I use Zoom exclusively as do my workplace and my colleagues for meetings, webinars and seminars. And I have been using Zoom a lot to the point where I think I may be suffering from Zoom fatigue.

Zoom fatigue is real. It’s when you are sick and tired of staring at your screen or camera talking and socialising with people across the world wide web via digital bytes all day long. And you can’t help it as that is the only way to see each other face to face and hold meetings, conferences, seminars and even lectures. They are not physically there in front of you. They are just in a tiny square on your screen trying to talk to you, trying to contend with latency and poor audio quality.

Right now, here is my typical work schedule when it comes to Zoom session in a typical week:

Meetings with colleagues on Tuesdays and Wednesday afternoons, with webinars organised on a daily basis in the mornings and a large seminar on Friday afternoons. On top of that I am taking courses to upgrade myself organised by my company that I work with and that is is held on Monday’s and Tuesday afternoons which can last up to two hours each session, coupled with hour-long tutorials for both courses held on Thursdays.
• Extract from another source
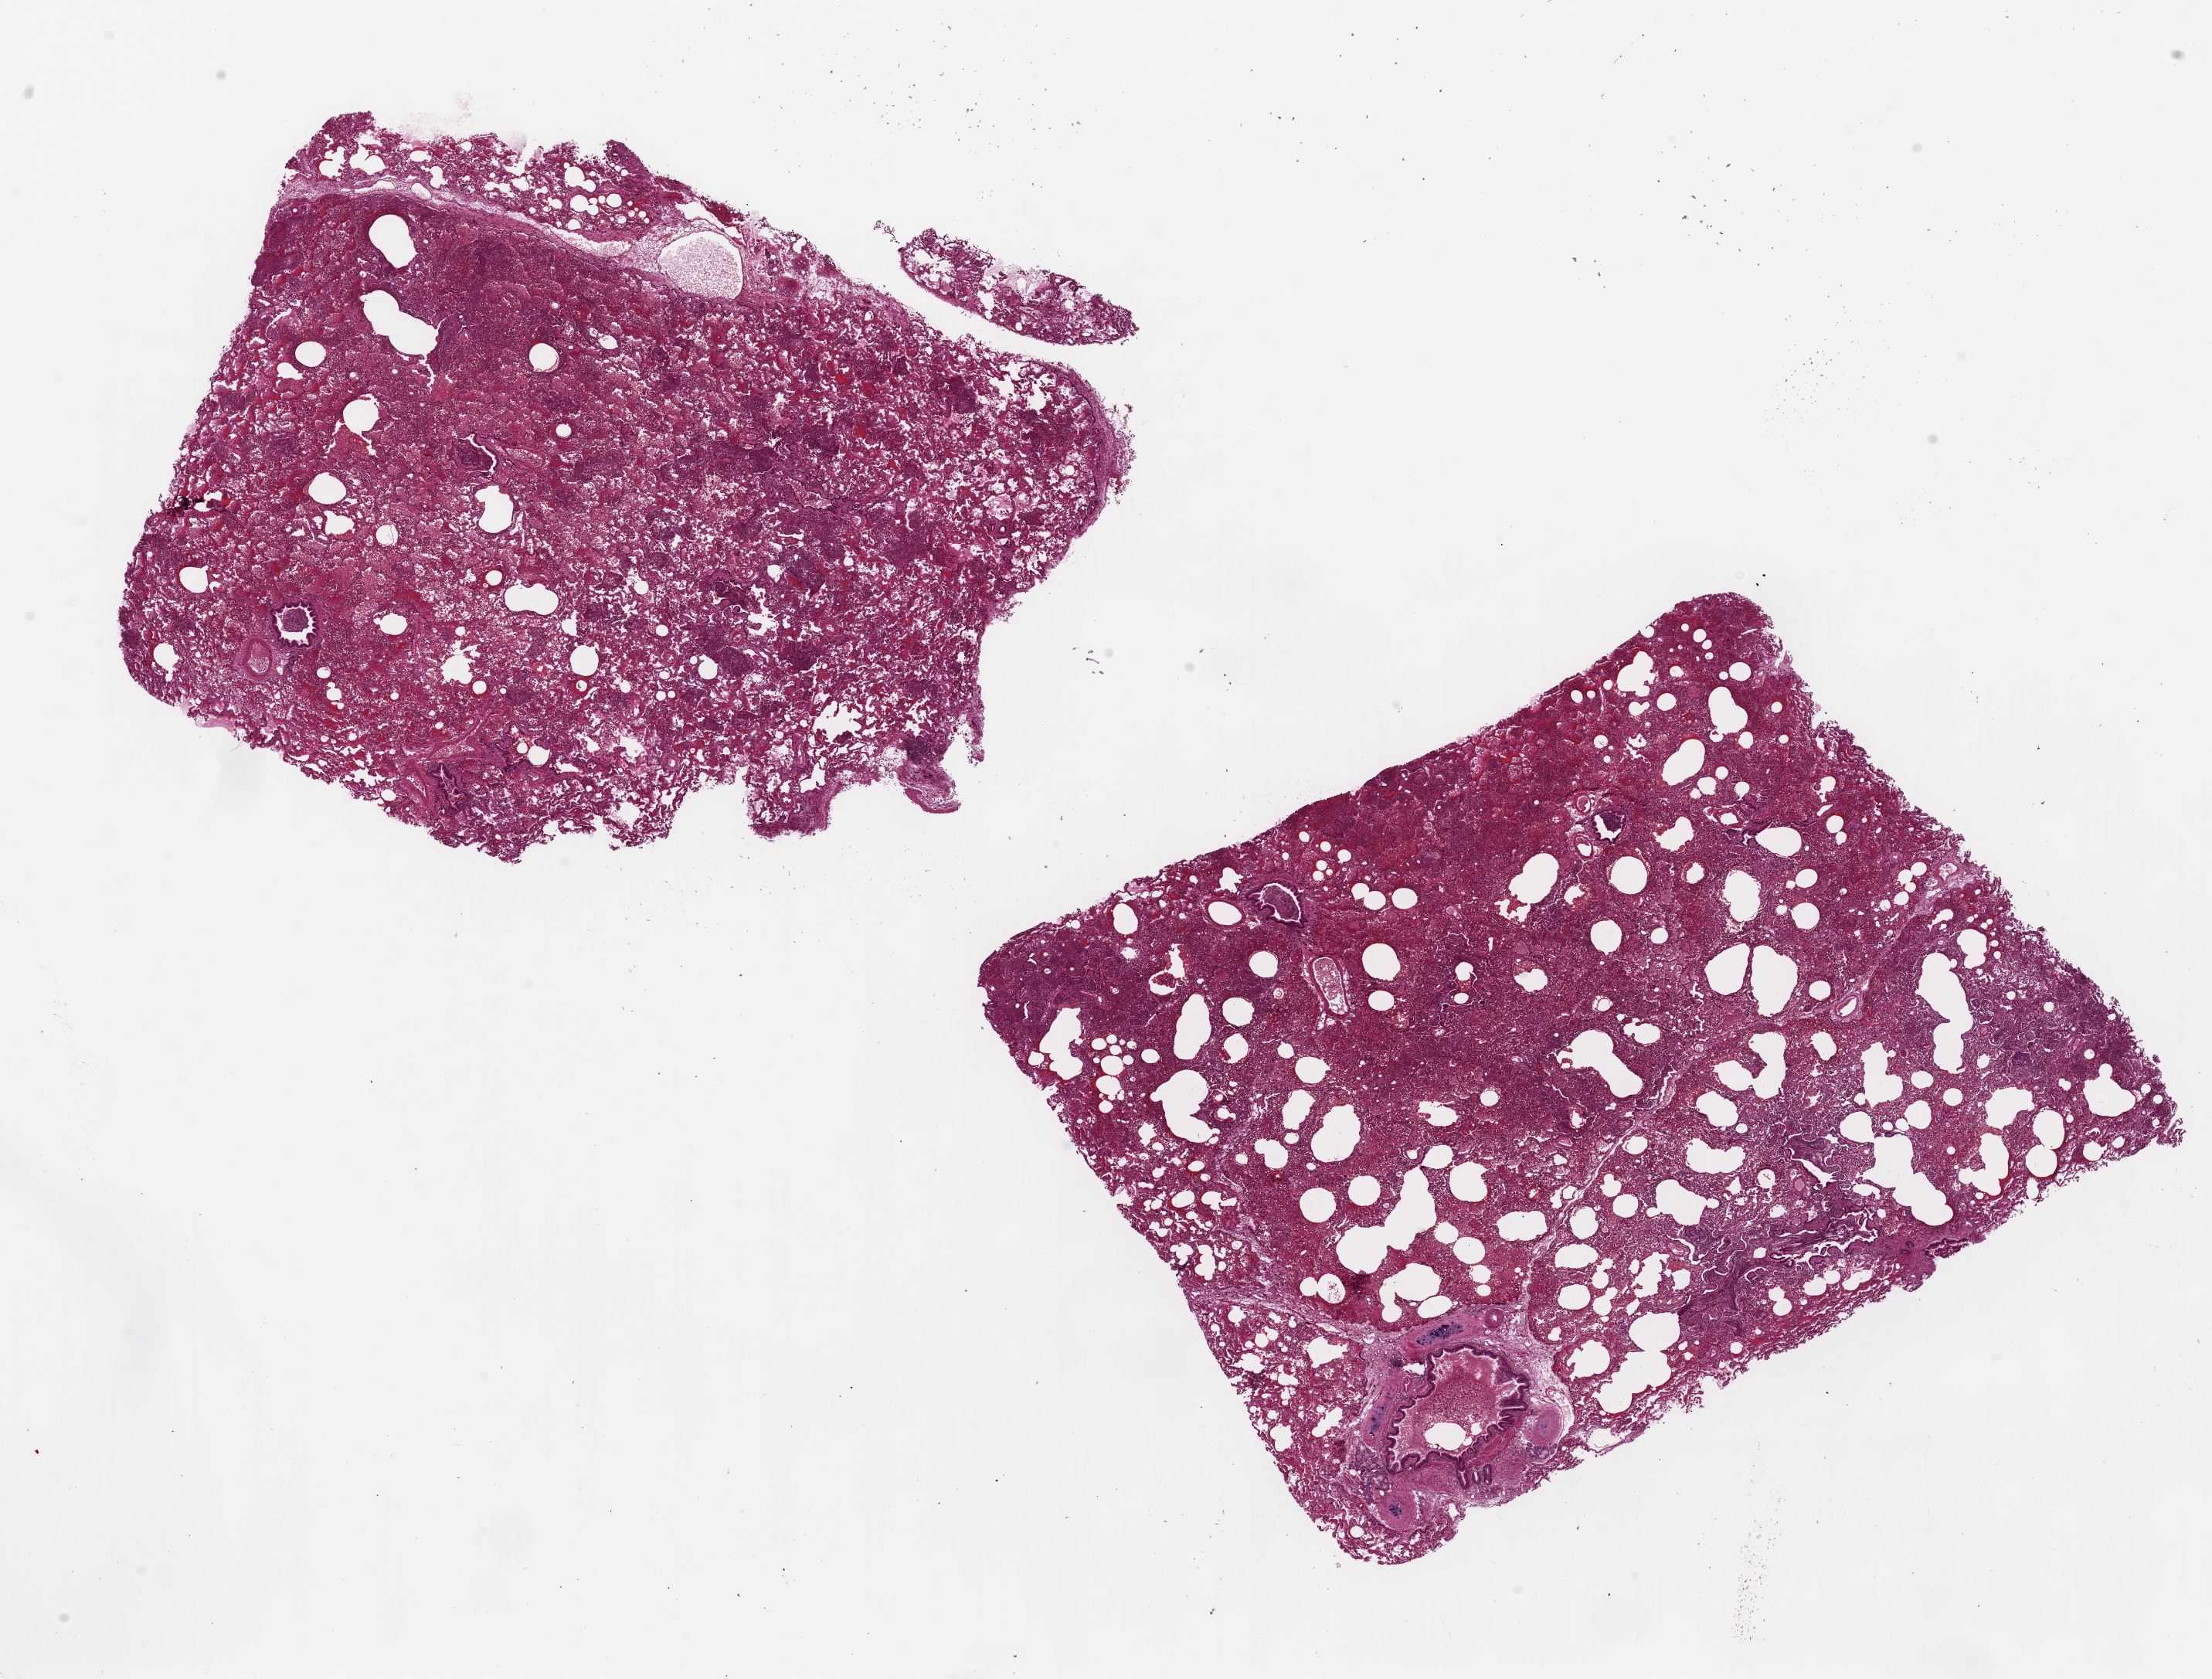
Hematoxylin and eosin (H&E) whole-slide image, brightfield, low-resolution overview of the scanned area, about 22.6 x 17.2 mm (from a 20x scan); PAXgene-fixed paraffin-embedded (PFPE) section; target tissue: lung; donor tissue sample. Donor: male.
Review note (as recorded): 2 pieces ~9x7 mm; extensive bronchopneumonia.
In other words, I have Zoom session for hours on practically every single day and that is excluding my personal Zoom sessions with friends that I organise occasionally during in the evenings.

As an introvert, there are just too many Zoom sessions I am attending on a typical week and I feel so tired and drained, having to listen to people talk and talking to people in front of a screen. With such a schedule that I currently have, I am quite amazed that I haven’t gone crazy yet. And being cooped up at home is not making the situation any better.

And now that it’s been a while since I started ‘Zooming’, I am starting to feel a sense of dichotomy during this lockdown period. On one hand, recently, I am starting to see Zoom sessions as revolting, but I cannot stand the fact that if I missed one of the less important Zoom sessions, I feel like I am missing out on something important. I know that it’s ok to say no to these Zoom sessions for the sake of mental health, but Zoom is now ubiquitous in the working world and like I mentioned, it is the only way to communicate with your colleagues on a professional level. And so how can you say no to that?

Can we have a Zoom ‘lockdown’ period every once in a while, saying no to Zoom on certain days, so that I can gather my sanity back?